Да, такое бывает, но это, скорее, исключение. В деле «приморских партизан» подсудимым очень сильно повезло. Но и в нашем деле видно, что присяжные – люди здравомыслящие, которые имеют жизненный опыт и свое мировоззрение и они вполне способны оценить те доказательства, которые представила сторона обвинение и прийти к выводу, что эти материалы никак не доказывают вину наших подзащитных. Самое главное доказательство, на котором построено все обвинение – это показания двух лиц, Андрея Мирошникова и Дмитрия Шолохова. Это люди, которые пошли на сделку со следствием и признали свою вину. По условиям сделки они должны были дать показания против других людей и получить минимальные сроки лишения свободы. И слова этих «соглашенцев» стали основанием для задержания и обвинения подсудимых по нашему делу. Однако, Мирошников и Шолохов отказались подтверждать свои показания в открытом судебном заседании. Их, показания, которые они дали на предварительном следствии прокуроры просто зачитали. Все мы знаем, как в большинстве случаев получаются показания на следствии. И фигурант данного дела 60-летний Эдуард Паладьян – яркий тому пример.

Вы имеете в виду пытки?

Да. Даже сам судья, несмотря на свою позицию, признал, что Паладьяна на предварительном следствии пытали. Что все показания из него выбивали.

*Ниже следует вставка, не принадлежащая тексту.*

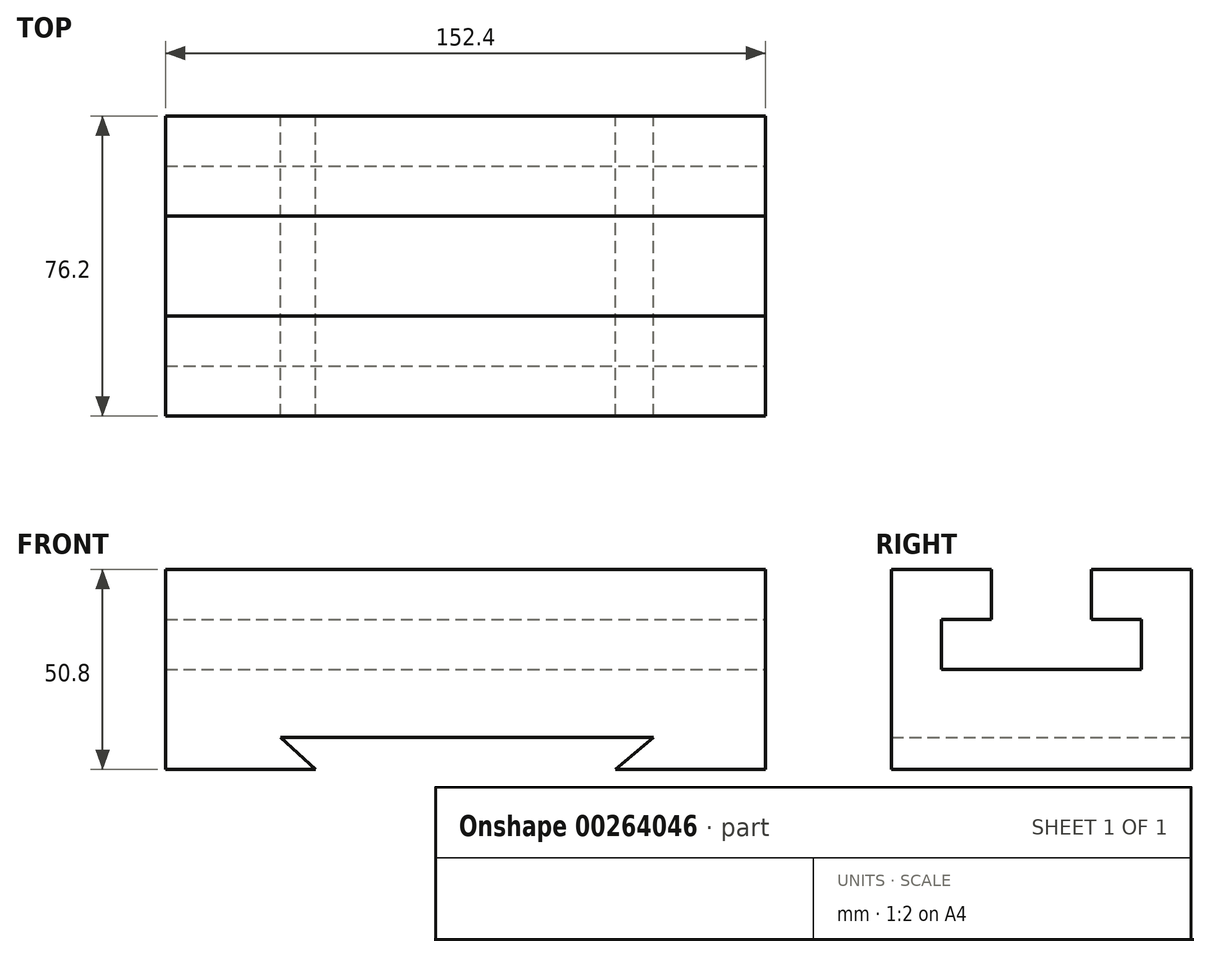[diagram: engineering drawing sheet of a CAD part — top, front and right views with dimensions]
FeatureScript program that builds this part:
annotation { "Feature Type Name" : "Feature", "Feature Type Description" : "" }
export const myFeature = defineFeature(function(context is Context, id is Id, definition is map)
    precondition{}
    {
        {
            var Q0;
            Q0=qCreatedBy(makeId("Front.planeOp"),FACE);
            var sketch = newSketch(context, id + "F0", { "sketchPlane" : qUnion([Q0])});
            skLineSegment(sketch, "E0.bottom", {"start": v(-82.13, 50.8) * mm, "end": v(70.27, 50.8) * mm});
            skLineSegment(sketch, "E0.left", {"start": v(-82.13, 50.8) * mm, "end": v(-82.13, 12.7) * mm});
            skLineSegment(sketch, "E0.right", {"start": v(70.27, 50.8) * mm, "end": v(70.27, 12.7) * mm});
            skLineSegment(sketch, "E1", {"start": v(-82.13, 12.7) * mm, "end": v(-82.13, 0) * mm});
            skLineSegment(sketch, "E2", {"start": v(70.27, 12.7) * mm, "end": v(70.27, 0) * mm});
            skLineSegment(sketch, "E3", {"start": v(70.27, 0) * mm, "end": v(32.17, 0) * mm});
            skLineSegment(sketch, "E4", {"start": v(-82.13, 0) * mm, "end": v(-44.03, 0) * mm});
            skLineSegment(sketch, "E5", {"start": v(-57.14, 8.2) * mm, "end": v(44.46, 8.2) * mm});
            skLineSegment(sketch, "E6", {"start": v(32.17, 0) * mm, "end": v(41.87, 8.2) * mm});
            skLineSegment(sketch, "E7", {"start": v(-44.03, 0) * mm, "end": v(-52.96, 8.2) * mm});
            skSolve(sketch);
        }
        {
            var Q0;
            Q0 = qSketchRegion(id + "F0", true);
            extrude(context, id + "F1", {"entities" : qUnion([Q0]), "depth" : 12.7 * mm});
        }
        {
            var Q0;
            Q0=makeQuery(id+"F1.opExtrude","CAP_FACE",FACE,{"disambiguationData":[OSD([sQuery(id+"F0.wireOp",EDGE,"E0.bottom"),sQuery(id+"F0.wireOp",EDGE,"E0.left"),sQuery(id+"F0.wireOp",EDGE,"E0.right"),sQuery(id+"F0.wireOp",EDGE,"E1"),sQuery(id+"F0.wireOp",EDGE,"E2"),sQuery(id+"F0.wireOp",EDGE,"E3"),sQuery(id+"F0.wireOp",EDGE,"E4"),sQuery(id+"F0.wireOp",EDGE,"E5"),sQuery(id+"F0.wireOp",EDGE,"E6"),sQuery(id+"F0.wireOp",EDGE,"E7")])],"isStart":false});
            extrude(context, id + "F2", {"entities" : qUnion([Q0]), "operationType" : NewBodyOperationType.ADD, "depth" : 63.5 * mm});
        }
        {
            var Q0;
            {var subQ0=sQuery(id+"F0.wireOp",EDGE,"E2");var subQ1=sQuery(id+"F0.wireOp",EDGE,"E0.right");Q0=makeQuery(id+"F2.boolean.opBoolean","MERGE",FACE,{"derivedFrom":[makeQuery(id+"F1.opExtrude","SWEPT_FACE",FACE,{"disambiguationData":[OSD([subQ1,subQ0])]}),makeQuery(id+"F2.opExtrude","SWEPT_FACE",FACE,{"disambiguationData":[OSD([subQ1,subQ0])]})]});}
            var sketch = newSketch(context, id + "F3", { "sketchPlane" : qUnion([Q0])});
            skLineSegment(sketch, "E8", {"start": v(-76.2, 50.8) * mm, "end": v(-50.8, 50.8) * mm});
            skLineSegment(sketch, "E9", {"start": v(0, 50.8) * mm, "end": v(-25.4, 50.8) * mm});
            skLineSegment(sketch, "E10", {"start": v(-25.4, 50.8) * mm, "end": v(-25.4, 38.1) * mm});
            skLineSegment(sketch, "E11", {"start": v(-50.8, 50.8) * mm, "end": v(-50.8, 38.1) * mm});
            skLineSegment(sketch, "E12", {"start": v(-25.4, 38.1) * mm, "end": v(-12.7, 38.1) * mm});
            skLineSegment(sketch, "E13", {"start": v(-50.8, 38.1) * mm, "end": v(-63.5, 38.1) * mm});
            skLineSegment(sketch, "E14", {"start": v(-63.5, 38.1) * mm, "end": v(-63.5, 25.39) * mm});
            skLineSegment(sketch, "E15", {"start": v(-12.7, 38.1) * mm, "end": v(-12.7, 25.4) * mm});
            skLineSegment(sketch, "E16", {"start": v(-63.5, 25.39) * mm, "end": v(-12.7, 25.4) * mm});
            skSolve(sketch);
        }
        {
            var Q0;
            {var subQ1=sQuery(id+"F3.wireOp",EDGE,"E10");Q0=makeQuery(id+"F3.imprint","IMPRINT",FACE,{"disambiguationData":[TD([[makeQuery(id+"F3.imprint","IMPRINT",EDGE,{"derivedFrom":subQ1}),-1.0]])]});}
            extrude(context, id + "F4", {"entities" : qUnion([Q0]), "operationType" : NewBodyOperationType.REMOVE, "endBound" : BoundingType.UP_TO_NEXT, "oppositeDirection" : true, "depth" : 25.4 * mm});
        }
    });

Вас удивило, что судья так поступил? Признал пытки по отношению к Эдуарду Паладьяну?

Да ему просто деваться было некуда. Он обязан был это сделать. Хотя, мы все уже давно поняли, что в данном суде на закон все чихали. Но в ситуации с Паладьяном судья поступил, как требует того закон. И то с компромиссом – он признал недопустимыми не все допросы Паладьяна, а выборочно. Он посчитал, что допросы в ходе проверки показаний на месте, зафиксированные на видео, не были проведены с нарушениями закона. По его логике, раз на месте получения показаний было много людей, нельзя сказать, что к Паладьяну применялись пытки. Но ведь очевидно, что в ходе допроса человека никто не пытает. Его пытают перед допросом. А потом он дает показания. И Паладьян понимал, что если он не будет говорить, как надо следствию, то пытки продолжатся. Так что такое решение судьи тоже вызывает много вопросов.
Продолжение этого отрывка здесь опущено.